Over the weekend, I was fortunate to see Six The Musical — a modern telling of the story of the six wives of Henry VIII. It’s more like a pop concert than a stodgy history lesson and, in addition to being enthralled with the music, color, costumes, and dance, I was so in awe of Toby Marlow and Lucy Moss who wrote it. Never once in my history class did I think that the story of “divorced, beheaded, died” could be so uplifting!

While an undergraduate at Cambridge, Marlow was selected to write an original musical to be performed at a fringe festival and Six became his submission. He had the inspiration while in a poetry class, which reminded me of Andrew Lloyd Webber who turned T. S. Eliot’s poetry into the Cats musical. Webber also turned Bible stories into Jesus Christ Superstar and Joseph and the Amazing Technicolor Dreamcoat and Lin-Manuel Miranda turned Alexander Hamilton’s biography into a cultural phenomenon.

Do only geniuses make connections? No.

I remember sitting in a restaurant with a friend who was lamenting about her lack of ideas for a column she had to write, and I know I face the same dilemma every day about where to find a topic for a dot.

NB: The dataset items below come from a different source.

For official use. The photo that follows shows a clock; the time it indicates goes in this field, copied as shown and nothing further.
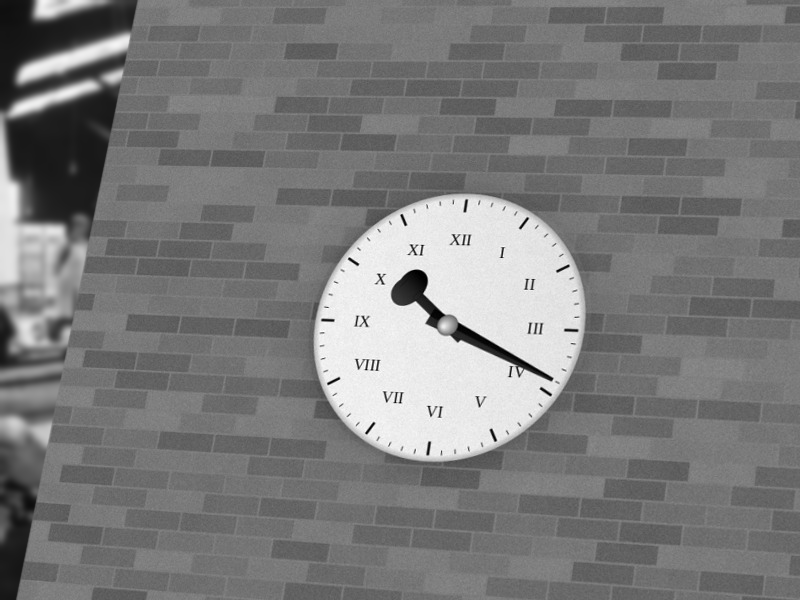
10:19
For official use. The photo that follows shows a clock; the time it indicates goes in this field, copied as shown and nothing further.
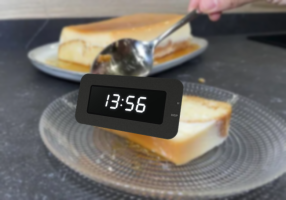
13:56
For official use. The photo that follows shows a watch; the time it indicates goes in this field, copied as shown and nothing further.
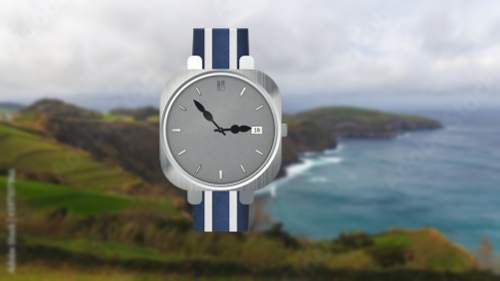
2:53
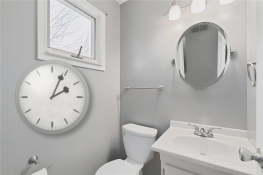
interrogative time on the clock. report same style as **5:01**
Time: **2:04**
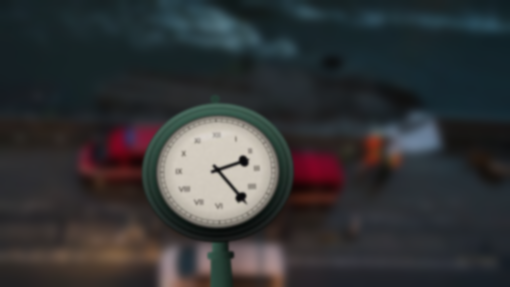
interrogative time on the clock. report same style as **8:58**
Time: **2:24**
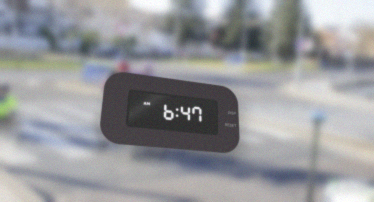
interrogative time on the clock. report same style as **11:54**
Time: **6:47**
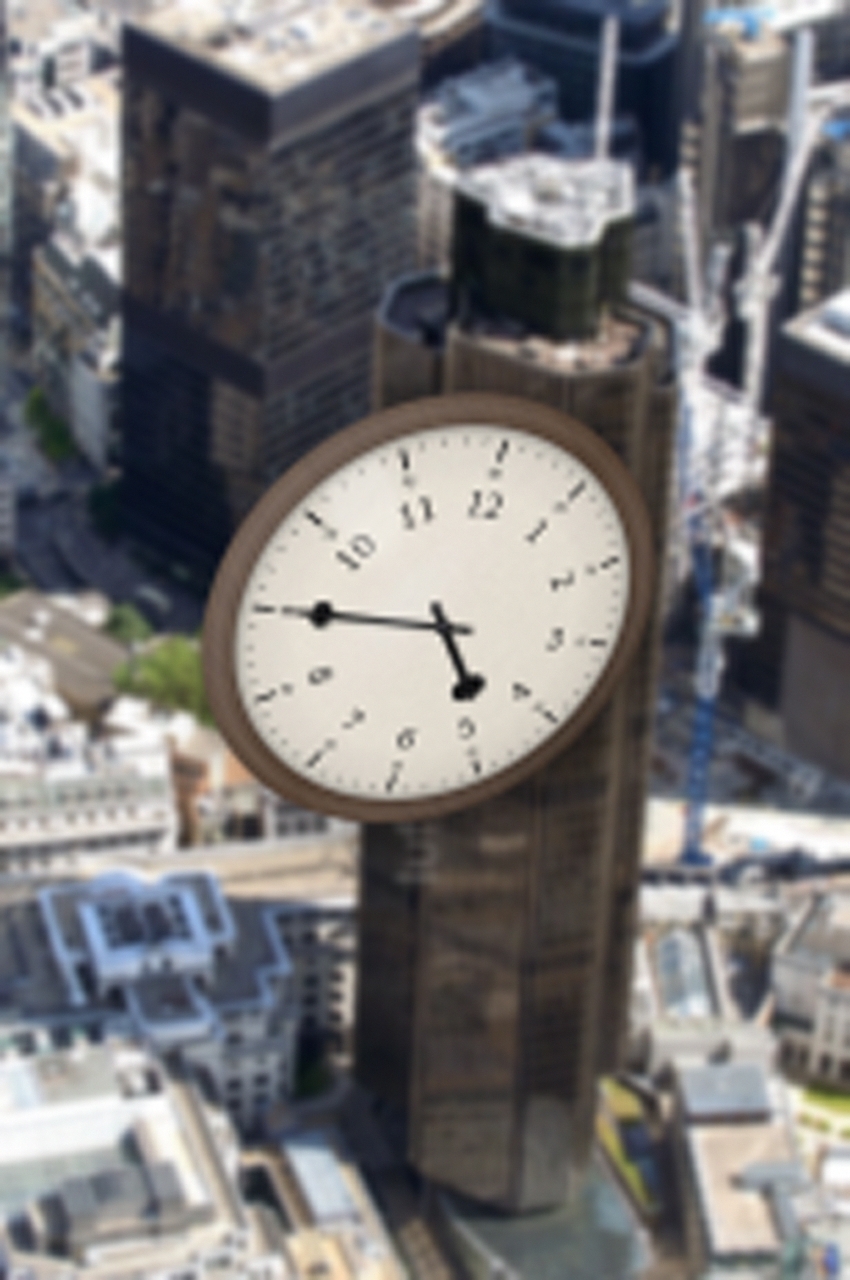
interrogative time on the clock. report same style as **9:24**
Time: **4:45**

But the answer lies in Six, or Hamilton, or Cats. Inspiration is all around us: in what we read, what we watch, and what we experience in our everyday lives. The geniuses have strengthened their “connection muscle” so that they recognize and embrace concepts or relationships that are just waiting to be linked together, but everyone can (and should) seize the opportunity to do so.

You never have to generate an idea from a blank piece of paper or screen. Look at what already exists and challenge yourself to see how it can evolve into something else. You, too, can create links to make something new.

(And go see Six if you have the chance — 80 minutes of high-energy fun!)